Required work ::
1) Translate this sentence from the Turkish car sales analysis into French: "The dataset incorporates 12 columns."
2) Print the part of the Turkish car sales analysis that begins at the words "Introduction" and stops after "the same brand.".
3) Answer these questions using the Turkish car sales analysis:
(a) What period does the dataset cover?
(b) How many columns does the dataset have?
(c) To what was "ASTON MARTİN" changed?

Introduction

The dataset subject to our analysis includes retail sales of automobiles and commercial vehicles in Turkey based on brand in monthly basis. The dataset includes data from Jan’16 to Sep’19. The dataset incorporates 12 columns. Details of the column names & description is are represented below:

In order to perform a healthy analysis, the dataset has been adjusted in three aspects:

  1. Delete the invalid row that contains a disclaimer
  2. Delete the rows brand_name = “TOPLAM”
  3. Change of “ASTON MARTİN” to “ASTON MARTIN” in order to merge the two different brand names for the same brand.
setwd('/Users/serhansuer/Desktop/MEF/Data_Analytics_Essentials/ODD')
raw_data = read_rds('car_data_aggregate.rds')
raw_data = subset(raw_data,subset=brand_name != 'TOPLAM:')

Dataset records
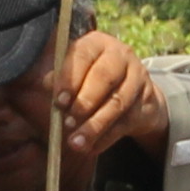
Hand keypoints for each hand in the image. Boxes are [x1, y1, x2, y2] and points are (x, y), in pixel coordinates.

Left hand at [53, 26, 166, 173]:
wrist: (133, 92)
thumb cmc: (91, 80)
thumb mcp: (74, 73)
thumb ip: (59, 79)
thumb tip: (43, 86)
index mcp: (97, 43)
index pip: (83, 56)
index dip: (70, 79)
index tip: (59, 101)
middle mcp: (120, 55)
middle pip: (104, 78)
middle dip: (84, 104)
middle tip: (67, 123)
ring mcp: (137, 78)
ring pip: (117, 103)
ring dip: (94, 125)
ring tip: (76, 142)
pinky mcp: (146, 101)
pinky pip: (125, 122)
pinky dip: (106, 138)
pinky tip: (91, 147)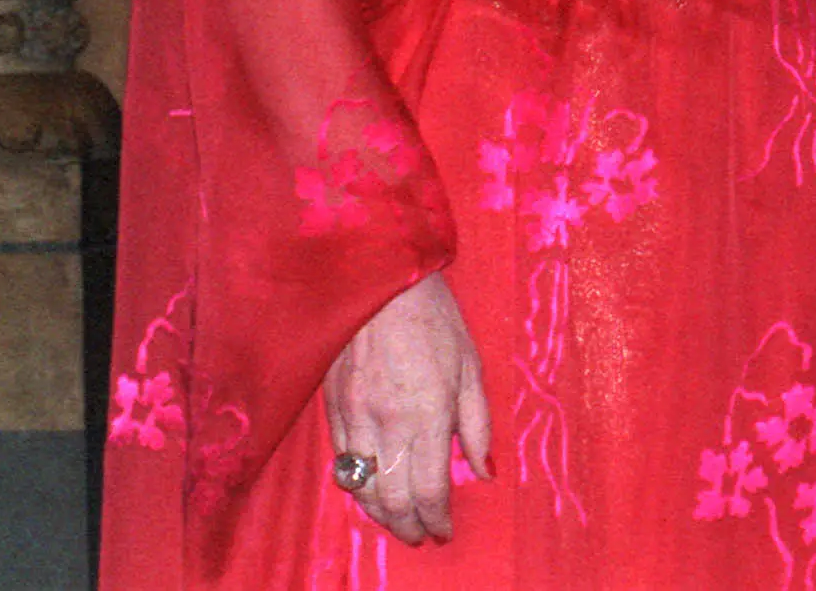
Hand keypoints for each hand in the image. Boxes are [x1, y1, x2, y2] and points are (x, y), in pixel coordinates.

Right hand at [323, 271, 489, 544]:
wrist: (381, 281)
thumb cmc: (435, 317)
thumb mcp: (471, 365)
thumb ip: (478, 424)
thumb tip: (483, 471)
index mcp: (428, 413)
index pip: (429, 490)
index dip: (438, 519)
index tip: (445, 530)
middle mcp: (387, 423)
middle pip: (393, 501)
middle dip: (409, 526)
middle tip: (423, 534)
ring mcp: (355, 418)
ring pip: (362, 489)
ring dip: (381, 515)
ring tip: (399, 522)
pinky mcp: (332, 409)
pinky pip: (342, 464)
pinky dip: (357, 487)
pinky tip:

Answers to the exercises ::
1) Le jeu de données comprend 12 colonnes.

2)
Introduction

The dataset subject to our analysis includes retail sales of automobiles and commercial vehicles in Turkey based on brand in monthly basis. The dataset includes data from Jan’16 to Sep’19. The dataset incorporates 12 columns. Details of the column names & description is are represented below:

In order to perform a healthy analysis, the dataset has been adjusted in three aspects:

  1. Delete the invalid row that contains a disclaimer
  2. Delete the rows brand_name = “TOPLAM”
  3. Change of “ASTON MARTİN” to “ASTON MARTIN” in order to merge the two different brand names for the same brand.

3)
(a) Jan’16 to Sep’19
(b) 12
(c) "ASTON MARTIN"